PROVIDED RECORDS:
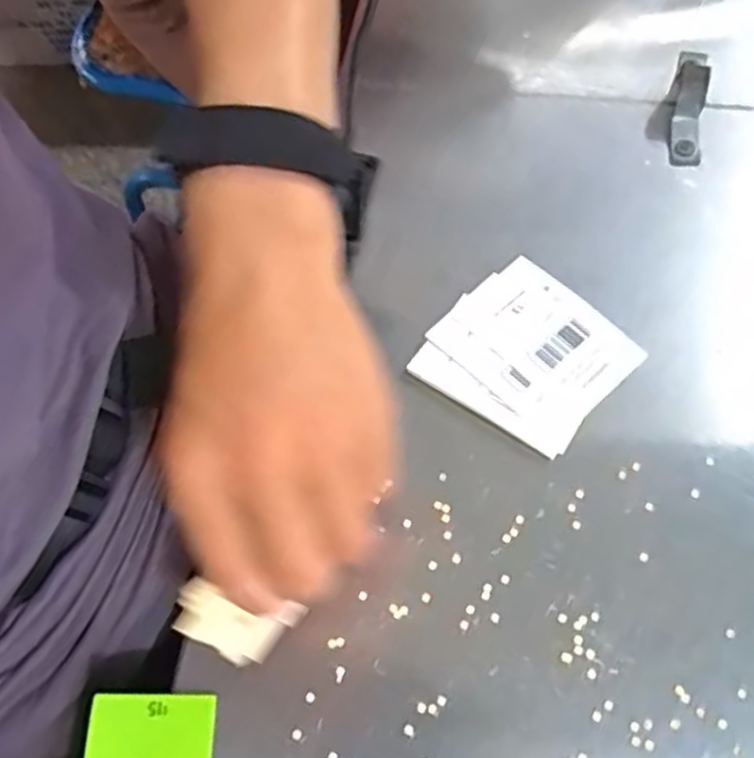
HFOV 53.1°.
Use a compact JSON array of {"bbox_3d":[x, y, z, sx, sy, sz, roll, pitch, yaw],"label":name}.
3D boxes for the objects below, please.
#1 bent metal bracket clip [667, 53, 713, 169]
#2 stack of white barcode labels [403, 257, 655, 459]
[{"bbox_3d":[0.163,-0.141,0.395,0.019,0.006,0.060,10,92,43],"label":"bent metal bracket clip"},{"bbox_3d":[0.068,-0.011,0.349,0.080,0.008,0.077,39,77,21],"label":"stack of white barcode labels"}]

* * *

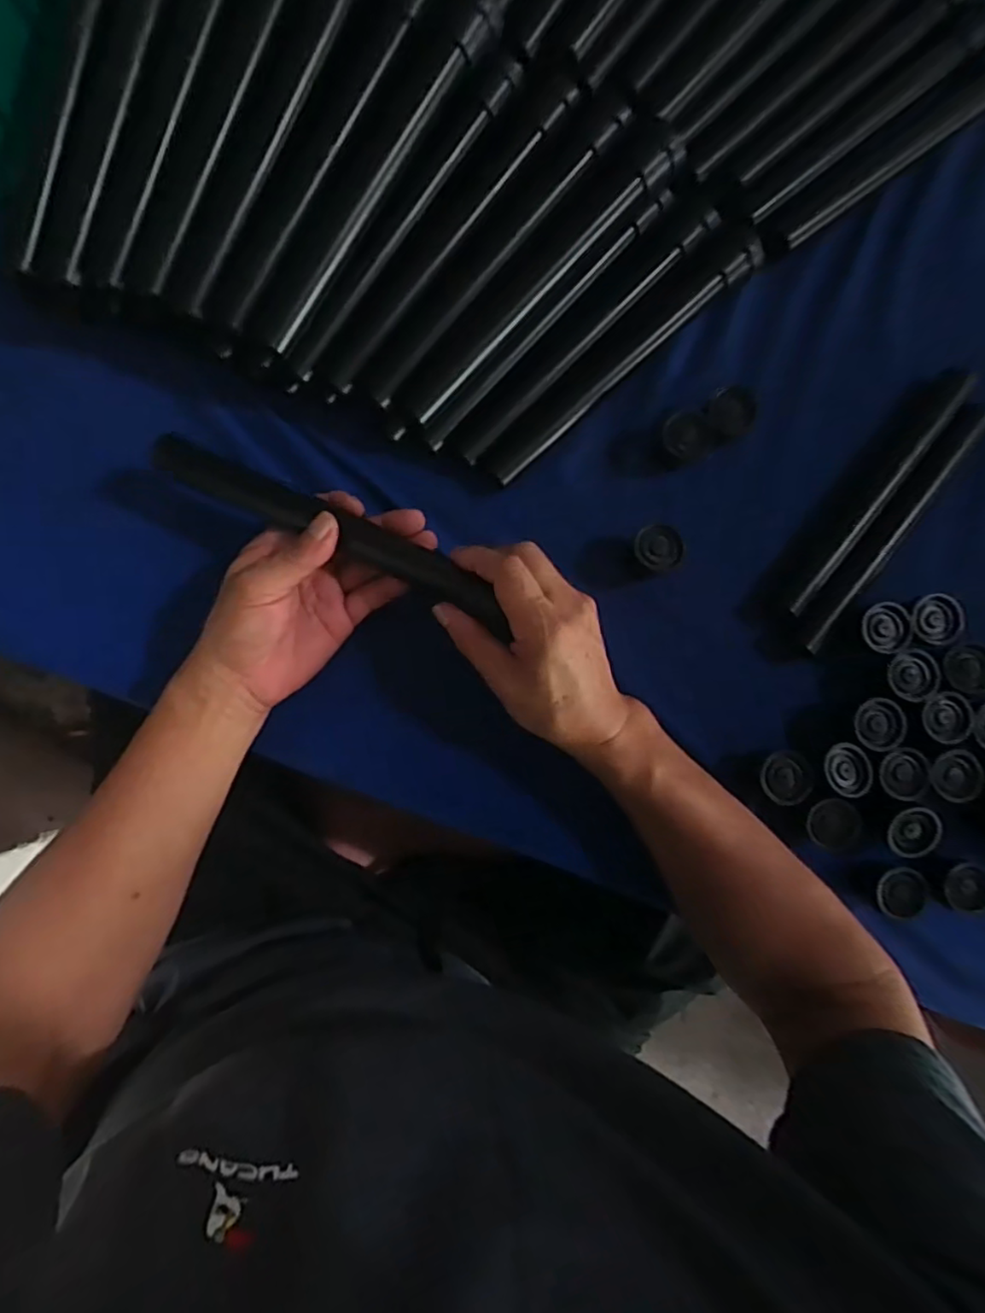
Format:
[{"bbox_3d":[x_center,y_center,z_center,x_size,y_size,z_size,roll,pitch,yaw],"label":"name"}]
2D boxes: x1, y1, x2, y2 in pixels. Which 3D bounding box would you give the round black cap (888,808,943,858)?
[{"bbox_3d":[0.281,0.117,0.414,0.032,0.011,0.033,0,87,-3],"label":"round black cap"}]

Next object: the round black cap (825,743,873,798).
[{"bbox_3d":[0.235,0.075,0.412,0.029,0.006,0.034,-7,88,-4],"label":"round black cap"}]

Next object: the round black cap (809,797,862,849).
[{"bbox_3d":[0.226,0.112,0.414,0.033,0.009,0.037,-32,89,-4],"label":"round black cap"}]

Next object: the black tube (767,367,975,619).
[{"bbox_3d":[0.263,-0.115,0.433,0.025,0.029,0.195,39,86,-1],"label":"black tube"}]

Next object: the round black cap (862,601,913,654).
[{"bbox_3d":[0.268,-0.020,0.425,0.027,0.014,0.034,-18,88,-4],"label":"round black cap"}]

TASK REQUIREMENTS: Copy every line in the data above that has the string "pitch" in it.

WRITTEN ANSWER:
Use a compact JSON array of {"bbox_3d":[x, y, z, sx, sy, sz, roll, pitch, yaw],"label":name}.
[{"bbox_3d":[x_center,y_center,z_center,x_size,y_size,z_size,roll,pitch,yaw],"label":"name"}]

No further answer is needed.